Abstract

Despite the concrete has been widely used because of its favourable structural properties, durability and competitive cost, the concrete volume instability due to temperature variation and shrinkage effect, especially during early age, is recognised as a vulnerable disadvantage among many other construction materials. Following that, early-age cracking of concrete structures due to restrained conditions in practice has been a critical issue that may seriously compromise the structural integrity, durability and aesthetics, thereby causing significant economic impact.To date, lot of research about early age concrete properties and thermal cracking phenomenon have been carried out, yet there is a knowledge gap remains unsolved.
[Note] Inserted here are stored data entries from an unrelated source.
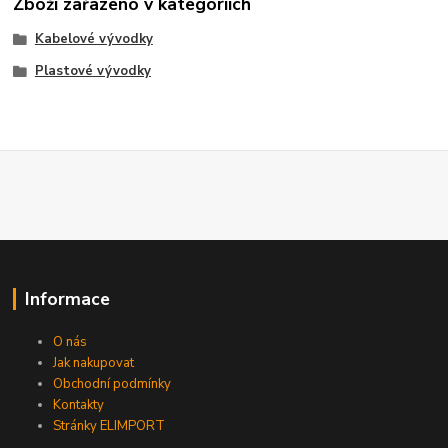
Zboží zařazeno v kategoriích
Kabelové vývodky
Plastové vývodky
Informace
O nás
Jak nakupovat
Obchodní podmínky
Kontakty
Stránky ELIMPORT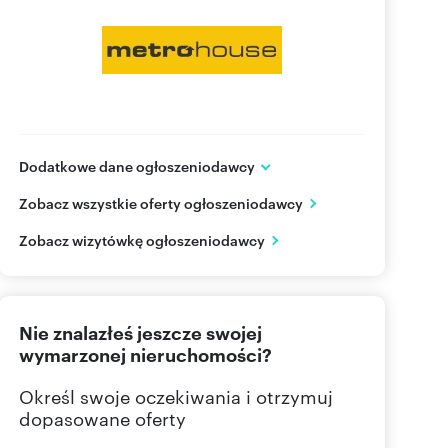
Dodatkowe dane ogłoszeniodawcy
ul. Wołoska 22
Zobacz wszystkie oferty ogłoszeniodawcy
Warszawa
mazowieckie
PL
Zobacz wizytówkę ogłoszeniodawcy
22 626
Pokaż telefon
Nie znalazłeś jeszcze swojej
wymarzonej nieruchomości?
Określ swoje oczekiwania i otrzymuj
dopasowane oferty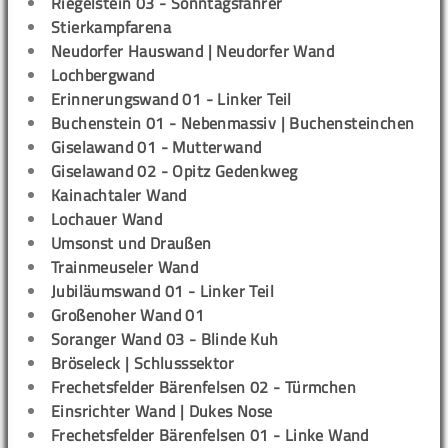
Riegelstein 03 - Sonntagsfahrer
Stierkampfarena
Neudorfer Hauswand | Neudorfer Wand
Lochbergwand
Erinnerungswand 01 - Linker Teil
Buchenstein 01 - Nebenmassiv | Buchensteinchen
Giselawand 01 - Mutterwand
Giselawand 02 - Opitz Gedenkweg
Kainachtaler Wand
Lochauer Wand
Umsonst und Draußen
Trainmeuseler Wand
Jubiläumswand 01 - Linker Teil
Großenoher Wand 01
Soranger Wand 03 - Blinde Kuh
Bröseleck | Schlusssektor
Frechetsfelder Bärenfelsen 02 - Türmchen
Einsrichter Wand | Dukes Nose
Frechetsfelder Bärenfelsen 01 - Linke Wand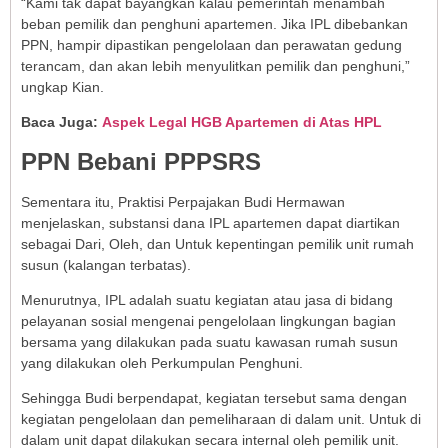
“Kami tak dapat bayangkan kalau pemerintah menambah
beban pemilik dan penghuni apartemen. Jika IPL dibebankan
PPN, hampir dipastikan pengelolaan dan perawatan gedung
terancam, dan akan lebih menyulitkan pemilik dan penghuni,”
ungkap Kian.
Baca Juga:
Aspek Legal HGB Apartemen di Atas HPL
PPN Bebani PPPSRS
Sementara itu, Praktisi Perpajakan Budi Hermawan
menjelaskan, substansi dana IPL apartemen dapat diartikan
sebagai Dari, Oleh, dan Untuk kepentingan pemilik unit rumah
susun (kalangan terbatas).
Menurutnya, IPL adalah suatu kegiatan atau jasa di bidang
pelayanan sosial mengenai pengelolaan lingkungan bagian
bersama yang dilakukan pada suatu kawasan rumah susun
yang dilakukan oleh Perkumpulan Penghuni.
Sehingga Budi berpendapat, kegiatan tersebut sama dengan
kegiatan pengelolaan dan pemeliharaan di dalam unit. Untuk di
dalam unit dapat dilakukan secara internal oleh pemilik unit.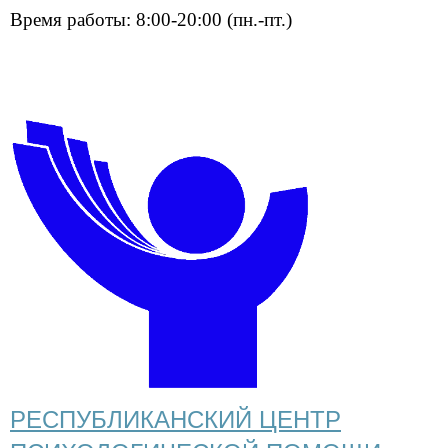
Время работы: 8:00-20:00 (пн.-пт.)
РЕСПУБЛИКАНСКИЙ ЦЕНТР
A reliable prediction model for each shrinkage component is essential, however, due to limited data available for tensile properties and lack of study about many other influencing factors, the existing models are not sufficiently reliable. In fact, the creep and autogenous shrinkage determination described in Australian Standard, AS3600, is based on compressive data at age generally older than 14 days (Khan, 2017). More importantly, no literature provided remarkable discussion and application about reference temperature known as zero-stress temperature, thereby estimation of absolute thermal effect and early age thermal cracking is desired. In this research, a new concept of zero-thermal stress temperature (Tz-thermal) based on pure thermal stress and a better understanding of early-age concrete properties under different temperature are considered as paramount to bridge the knowledge gap. To achieve this aim, a Temperature-Stress Test Machine, an advanced early-age concrete test machine developed at the University of Queensland, has been utilized to obtain reliable data and then a step-by-step numerical method is used to analyse early-age behaviour of concrete. As a consequence, a significant dependency of Tz-thermal on the concrete temperature is found. This indicates the possibility of early age thermal crack control by controlling the concrete temperature, thereby Tz-thermal and thermal stress. The initiation time of thermal loading significantly influenced the magnitude of the Tz-thermal. Moreover, Tz-thermal at heating phase is greater than that at cooling phase. This is thought to be due to different effects of early age concrete properties (such as coefficient of thermal deformation and Young’s modulus) at different phases.